ECONOMY

High stakes for EFSF bond sale

High stakes for EFSF bond sale

The European Financial Stability Facility will next week have to grapple with widening spreads and a volatile backdrop for its third and potentially most difficult bond sale of the year.

The eurozone bailout fund, Aa1/AA/AA, sent out a request for proposals for a deal scheduled for the week of February 20. But the trade is coming at a tricky time for the issuer after a 1.5-billion-euro 26-year priced at the beginning of February struggled to gain momentum.

EFSF and ESM have benefited from favorable market conditions in recent times, buoyed by the European Central Bank public sector purchase program and a benign backdrop for eurozone sovereigns.
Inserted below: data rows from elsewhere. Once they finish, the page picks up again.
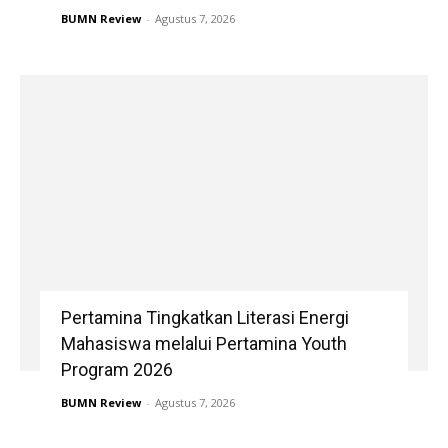
BUMN Review
-
Agustus 7, 2026
Pertamina Tingkatkan Literasi Energi
Mahasiswa melalui Pertamina Youth
Program 2026
BUMN Review
-
Agustus 7, 2026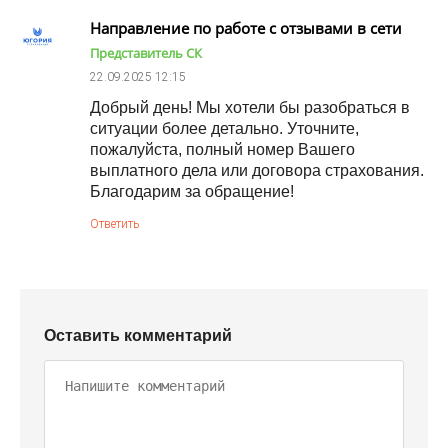
Направление по работе с отзывами в сети
Представитель СК
22.09.2025
12:15
Добрый день! Мы хотели бы разобраться в
ситуации более детально. Уточните,
пожалуйста, полный номер Вашего
выплатного дела или договора страхования.
Благодарим за обращение!
Ответить
Оставить комментарий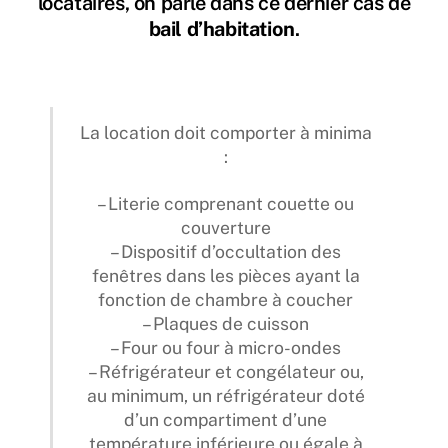
locataires, on parle dans ce dernier cas de
bail d’habitation
.
La location doit comporter à minima
:
– Literie comprenant couette ou
couverture
– Dispositif d’occultation des
fenêtres dans les pièces ayant la
fonction de chambre à coucher
– Plaques de cuisson
– Four ou four à micro-ondes
– Réfrigérateur et congélateur ou,
au minimum, un réfrigérateur doté
d’un compartiment d’une
température inférieure ou égale à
However, escalating concerns around Greece and the European political backdrop have taken their toll, in particular on EFSF’s spreads given its larger funding requirement.

The 57-billion-euro funding target for the two issuers is the most they have had to raise since 2013.
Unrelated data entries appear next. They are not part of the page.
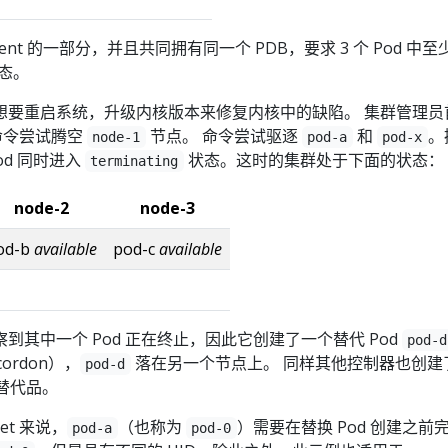
loyment 的一部分，并且共同拥有同一个 PDB，要求 3 个 Pod 中至
状态。
想要重启系统，升级内核版本来修复内核中的缺陷。 集群管理员
命令尝试腾空
节点。 命令尝试驱逐
和
。
node-1
pod-a
pod-x
od 同时进入
状态。这时的集群处于下面的状态：
terminating
node-2
node-3
od-b
available
pod-c
available
器观察到其中一个 Pod 正在终止，因此它创建了一个替代 Pod
pod-d
ordon），
落在另一个节点上。 同样其他控制器也创建
pod-d
替代品。
Set 来说，
（也称为
）需要在替换 Pod 创建之前
pod-a
pod-0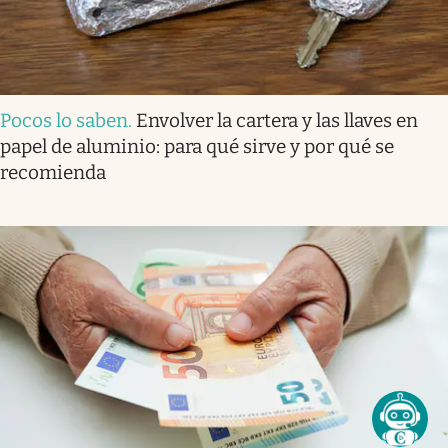
Pocos lo saben
.
Envolver la cartera y las llaves en
papel de aluminio: para qué sirve y por qué se
recomienda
The initial target for 2017 was 50 billion, but this was increased by 7 billion after the eurozone agreed to provide Greece with short-term debt relief.

The toing and froing between Greece and its creditors has had an impact too.

“With details about the implementation of the Greece deal still unclear, uncertainty and thus the repricing probably still have further to go,” wrote Rainer Guntermann, rates and SSA strategist at Commerzbank, in a note.

Bankers are agreed that the safest trade for EFSF to do would be a 10-year maturity.